A vaccine! Or four! The joy, relief, and trepidation of such a fantastic breakthrough echoed across the globe. But the news of highly effective COVID-19 vaccines also brought with it thorny ethical and moral questions: What do we owe one another, and can saving someone else protect yourself?
Half of the world’s vaccine supply was quickly claimed by the world’s wealthiest countries. These are places where many have enough wealth to buy the safety of space from others. Pope Francis spoke against such vaccine nationalism. “If anyone should be given preference, let it be the poorest, the most vulnerable, those who so often experience discrimination because they have neither power nor economic resources,” he told members of the World Health Organization.

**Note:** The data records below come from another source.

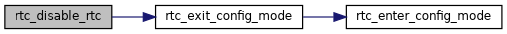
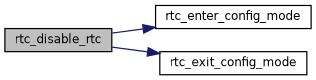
  digraph {
    rankdir=LR
    node [color=black fillcolor=white fontname=Helvetica fontsize=10 shape=record style=filled]
    edge [color=midnightblue fontname=Helvetica fontsize=10 labelfontname=Helvetica labelfontsize=10 style=solid]
    n1 [fillcolor=grey75 fontcolor=black height=0.2 label=rtc_disable_rtc width=0.4]
    n2 [height=0.2 label=rtc_enter_config_mode width=0.4]
    n3 [height=0.2 label=rtc_exit_config_mode width=0.4]
-   n3 -> n2
+   n1 -> n2
    n1 -> n3
  }
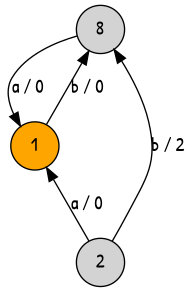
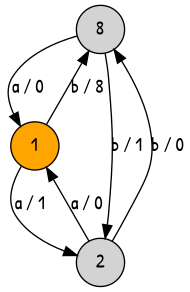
  digraph {
    fontname="Patrick Hand"
    node [fillcolor=lightgrey fontname="Patrick Hand" shape=circle style=filled]
    edge [fontname="Patrick Hand"]
    n1 [label=8]
    n2 [fillcolor=orange label=1]
    n3 [label=2]
    n1 -> n2 [label="a / 0"]
-   n2 -> n1 [label="b / 0"]
-   n3 -> n1 [label="b / 2"]
+   n1 -> n3 [label="b / 1"]
+   n2 -> n1 [label="b / 8"]
+   n2 -> n3 [label="a / 1"]
+   n3 -> n1 [label="b / 0"]
    n3 -> n2 [label="a / 0"]
  }
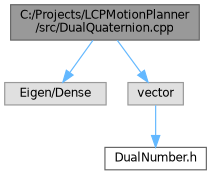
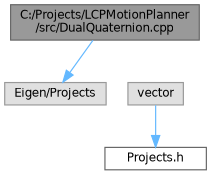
  digraph {
    node [color=grey60 fillcolor="#E0E0E0" fontname=Helvetica fontsize=10 shape=box style=filled]
    edge [color=steelblue1 fontname=Helvetica fontsize=10 labelfontname=Helvetica labelfontsize=10 style=solid]
    n1 [color=gray40 fillcolor=grey60 fontcolor=black height=0.2 label="C:/Projects/LCPMotionPlanner\l/src/DualQuaternion.cpp" width=0.4]
-   n2 [height=0.2 label="Eigen/Dense" width=0.4]
+   n2 [height=0.2 label="Eigen/Projects" width=0.4]
    n3 [height=0.2 label=vector width=0.4]
-   n4 [color=grey40 fillcolor=white height=0.2 label="DualNumber.h" width=0.4]
+   n4 [color=grey40 fillcolor=white height=0.2 label="Projects.h" width=0.4]
    n1 -> n2
-   n1 -> n3
    n3 -> n4
  }
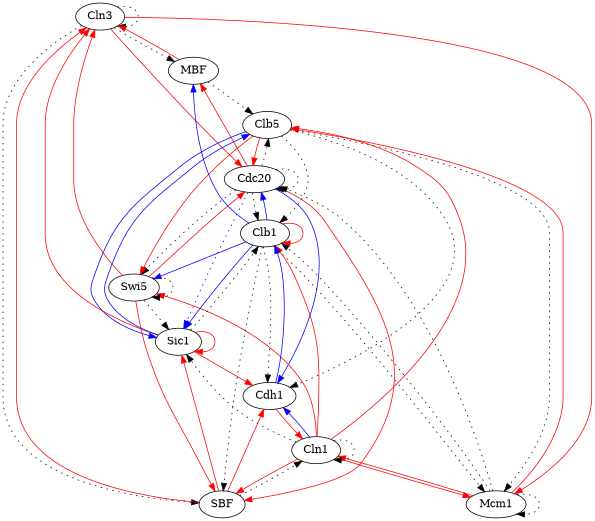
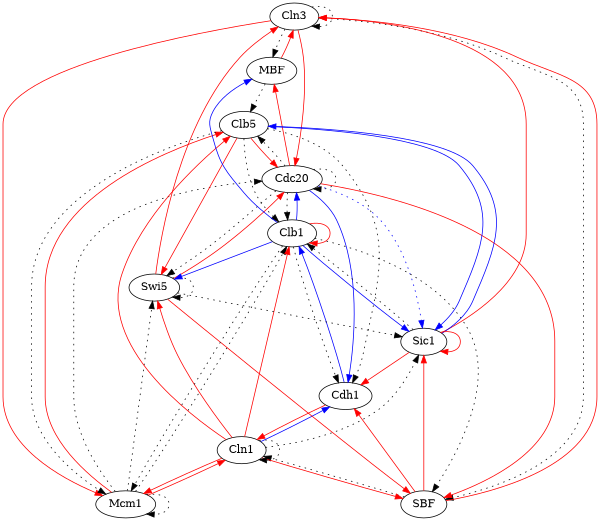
  digraph {
    edge [color=red]
    n1 [label=Cln3]
    n2 [label=MBF]
    n3 [label=SBF]
    n4 [label=Cdc20]
    n5 [label=Mcm1]
    n6 [label=Clb5]
    n7 [label=Cln1]
    n8 [label=Cdh1]
    n9 [label=Sic1]
    n10 [label=Swi5]
    n11 [label=Clb1]
    n1 -> n1 [style=dotted color=""]
    n1 -> n2 [style=dotted color=""]
    n1 -> n3 [style=dotted color=""]
    n1 -> n4
    n1 -> n5
    n2 -> n1
    n2 -> n6 [style=dotted color=""]
    n3 -> n1
    n3 -> n7 [style=dotted color=""]
    n3 -> n8
    n3 -> n9
    n4 -> n2
    n4 -> n3
    n4 -> n4 [style=dotted color=""]
    n4 -> n6 [style=dotted color=""]
    n4 -> n8 [color=blue]
    n4 -> n9 [color=blue style=dotted]
    n4 -> n10 [style=dotted color=""]
    n4 -> n11 [style=dotted color=""]
    n5 -> n4 [style=dotted color=""]
    n5 -> n5 [style=dotted color=""]
    n5 -> n6
    n5 -> n7
+   n5 -> n10 [style=dotted color=""]
    n5 -> n11 [style=dotted color=""]
    n6 -> n4
    n6 -> n5 [style=dotted color=""]
    n6 -> n8 [style=dotted color=""]
    n6 -> n9 [color=blue]
    n6 -> n10
    n6 -> n11 [style=dotted color=""]
    n7 -> n3
    n7 -> n5
    n7 -> n6
    n7 -> n7 [style=dotted color=""]
    n7 -> n8 [color=blue]
    n7 -> n9 [style=dotted color=""]
    n7 -> n10
    n7 -> n11
    n8 -> n7
    n8 -> n11 [color=blue]
    n9 -> n1
    n9 -> n6 [color=blue]
    n9 -> n8
    n9 -> n9
    n9 -> n11 [style=dotted color=""]
    n10 -> n1
    n10 -> n3
    n10 -> n4
    n10 -> n9 [style=dotted color=""]
    n10 -> n10 [style=dotted color=""]
    n11 -> n2 [color=blue]
    n11 -> n3 [style=dotted color=""]
    n11 -> n4 [color=blue]
    n11 -> n5 [style=dotted color=""]
    n11 -> n8 [style=dotted color=""]
    n11 -> n9 [color=blue]
    n11 -> n10 [color=blue]
    n11 -> n11
  }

Nicole Boardman ’22, the health care ethics intern with the Markkula Center for Applied Ethics, pondered questions of fairness, part of the center’s focus on vaccine policy. “Will our moral obligations always stop at our own borders?” she asks.
If it does, so much the worse for all of us.
Boardman notes that allowing the virus to spread allows it to evolve—making new variations that may spread more quickly or evade existing tools to stop it. At the current rate of distribution and manufacturing, the British Medical Journal predicts we won’t see worldwide herd immunity until 2023 at the earliest.
Morality is more than a pleasant thought puzzle. It could hold the key to ending the pandemic for us all.